Special Session 197: Intelligent Control and Game Theory

Numerical Methods for Mean-Field Forward-Backward Stochastic Differential Equations

Yinggu Chen
Ocean University of China
Peoples Rep of China
Co-Author(s):    Lifeng Wei
Abstract:
Mean-field forward-backward stochastic differential equations (FBSDEs) serve as a core mathematical framework in mean-field game theory with broad applications in finance and large population systems. By leveraging the connection between FBSDEs and high-dimensional partial differential equations, deep learning algorithms can effectively circumvent the curse of dimensionality. However, existing numerical methods train neural network parameters separately on each time subinterval, causing parameter proliferation as time partitions become finer and leading to unstable computational accuracy. To address this issue, we note that under Markovian coefficient conditions, there exists a unique function u such that $Y_t = u(t, X_t)$ over the entire time interval, enabling consistent parameter training and significantly improving numerical accuracy. This result also holds when mean-field terms are expressed in distribution form, provided that certain regularity conditions are satisfied. Furthermore, the convergence from theoretical solutions to discretized equations is studied, and the convergence of neural network solutions with respect to the proposed loss function is analyzed. Several numerical examples are provided to validate the effectiveness of the method.

Indefinite Linear-Quadratic Mean-Field Game of Regime-Switching System

Kai DU
Shandong University
Peoples Rep of China
Co-Author(s):    
Abstract:
In this talk, we introduce an indefinite mean-field game with Markov jump parameters. One notable aspect is the relaxation of the assumption regarding the positivity or non-negativity of weight matrices within costs. By virtue of mean-field methods and decomposition techniques, we have derived decentralized strategies presented by Hamiltonian systems and a new type of consistency condition system. These systems consist of fully coupled regime-switching forward-backward stochastic differential equations that do not conform to the Monotonicity condition. The well-posedness of these strategies is established by employing a relaxed compensator method with an easily verifiable Condition (RC) and the decomposition technique. Furthermore, we demonstrate that the resulting decentralized strategies achieve an epsilon-Nash equilibrium in the indefinite case without any assumptions on admissible control sets using novel estimates of the disturbed state and cost function.

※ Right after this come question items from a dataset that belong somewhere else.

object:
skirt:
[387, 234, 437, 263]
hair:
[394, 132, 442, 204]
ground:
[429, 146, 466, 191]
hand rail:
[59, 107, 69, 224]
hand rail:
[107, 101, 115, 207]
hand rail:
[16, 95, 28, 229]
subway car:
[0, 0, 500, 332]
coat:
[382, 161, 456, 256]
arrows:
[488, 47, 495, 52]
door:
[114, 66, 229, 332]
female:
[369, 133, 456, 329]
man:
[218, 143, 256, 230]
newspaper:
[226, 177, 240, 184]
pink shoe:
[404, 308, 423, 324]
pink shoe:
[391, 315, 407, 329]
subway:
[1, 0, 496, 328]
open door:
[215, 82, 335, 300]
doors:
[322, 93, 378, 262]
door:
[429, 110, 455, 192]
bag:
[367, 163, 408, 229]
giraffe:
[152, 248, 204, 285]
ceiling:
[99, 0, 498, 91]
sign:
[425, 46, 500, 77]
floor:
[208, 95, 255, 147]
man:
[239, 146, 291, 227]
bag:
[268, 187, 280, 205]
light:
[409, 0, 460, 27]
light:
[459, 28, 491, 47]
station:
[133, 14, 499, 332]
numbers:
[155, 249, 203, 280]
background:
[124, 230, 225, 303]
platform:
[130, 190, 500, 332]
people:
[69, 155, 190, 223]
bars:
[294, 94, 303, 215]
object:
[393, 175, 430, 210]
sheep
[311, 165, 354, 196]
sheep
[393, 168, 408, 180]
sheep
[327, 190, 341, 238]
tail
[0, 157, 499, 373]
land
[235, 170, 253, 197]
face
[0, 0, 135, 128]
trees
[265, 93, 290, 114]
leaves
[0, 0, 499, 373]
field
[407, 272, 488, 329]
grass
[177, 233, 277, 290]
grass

Optimal Cybersecurity Investment with Risk Sharing

Zhuo Jin
Macquarie University
Australia
Co-Author(s):    
Abstract:
We study the optimal timing for a firm to invest in cybersecurity technology while managing cyber risk through insurance. Cyber losses are modeled as a jump process to capture fat-tailed behavior, and investment costs evolve stochastically via a compound Poisson process due to technological uncertainty. The firm aims to minimize total expected costs, including losses, investment, and insurance premiums. By formulating an optimal stopping problem and solving the corresponding Hamilton-Jacobi-Bellman equations, we obtain semi-closed-form solutions for the value function and optimal strategies. Numerical examples illustrate how key factors, such as loss intensity, insurance coverage, and cost volatility, affect investment timing and risk-sharing decisions.

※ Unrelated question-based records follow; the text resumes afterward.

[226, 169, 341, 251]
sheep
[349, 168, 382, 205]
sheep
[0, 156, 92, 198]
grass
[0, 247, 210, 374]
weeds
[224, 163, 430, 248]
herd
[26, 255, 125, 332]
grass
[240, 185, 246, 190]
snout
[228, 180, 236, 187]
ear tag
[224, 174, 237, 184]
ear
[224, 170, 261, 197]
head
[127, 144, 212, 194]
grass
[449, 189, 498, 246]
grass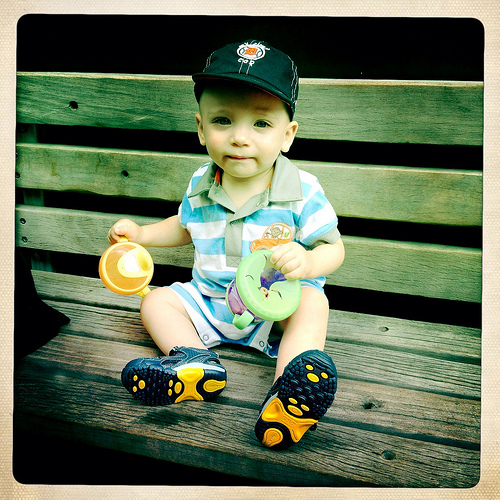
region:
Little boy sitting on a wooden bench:
[35, 20, 473, 483]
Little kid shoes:
[116, 335, 347, 453]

Linear-Quadratic Stochastic Stackelberg Games of N Players for Time-Delay Systems and Related FBSDEs

Na Li
Dalian University of Technology
Peoples Rep of China
Co-Author(s):    Shujun Wang
Abstract:
Motivated by the multi-scheme supply chain problem, a linear-quadratic generalized Stackelberg game for time-delay is studied, in which the multi-level hierarchy structure with delay is involved. With the help of the continuity method, we first establish the unique solvability of nonlinear anticipated forward-backward stochastic delayed differential equations with a multi-level self-similar domination-monotonicity structure. Based on it, we derive the Stackelberg equilibrium in this framework. By the theoretical results, a corporate social responsibility problem is studied in the view of a multi-scheme supply chain problem, some simulations are also presented to illustrate the Stackelberg equilibrium in a special case.

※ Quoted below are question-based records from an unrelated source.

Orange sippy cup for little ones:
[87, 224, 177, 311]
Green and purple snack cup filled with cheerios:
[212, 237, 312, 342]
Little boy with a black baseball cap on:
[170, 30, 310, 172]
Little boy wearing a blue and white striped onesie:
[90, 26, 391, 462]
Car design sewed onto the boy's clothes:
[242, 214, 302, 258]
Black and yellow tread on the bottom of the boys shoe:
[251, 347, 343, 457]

The Deep Truncated FBSDE Method: A Robust Solver for High-dimensional PDEs

Yunzhang Li
Fudan University
Peoples Rep of China
Co-Author(s):    
Abstract:
The curse of dimensionality makes it difficult to solve high-dimensional partial differential equations (PDEs) numerically. The nonlinear Feynman-Kac formula gives a probabilistic link between these PDEs and forward-backward stochastic differential equations (FBSDEs), but classical deep-learning solvers often become unstable for strongly coupled problems. We introduce a Deep Truncated FBSDE method for high-dimensional quasilinear PDEs that overcomes these limitations. The method uses the gradient truncation and applies iterative decoupling to separate the forward and backward parts, reducing unstable feedback between them. We also rewrite the PDE as equivalent coupled subsystems that are easier to optimize and enforce pathwise consistency through repeated refinement to control errors. Theoretical results and numerical tests show this method improves stability, convergence, and accuracy, offering a scalable and reliable tool for high-dimensional problems.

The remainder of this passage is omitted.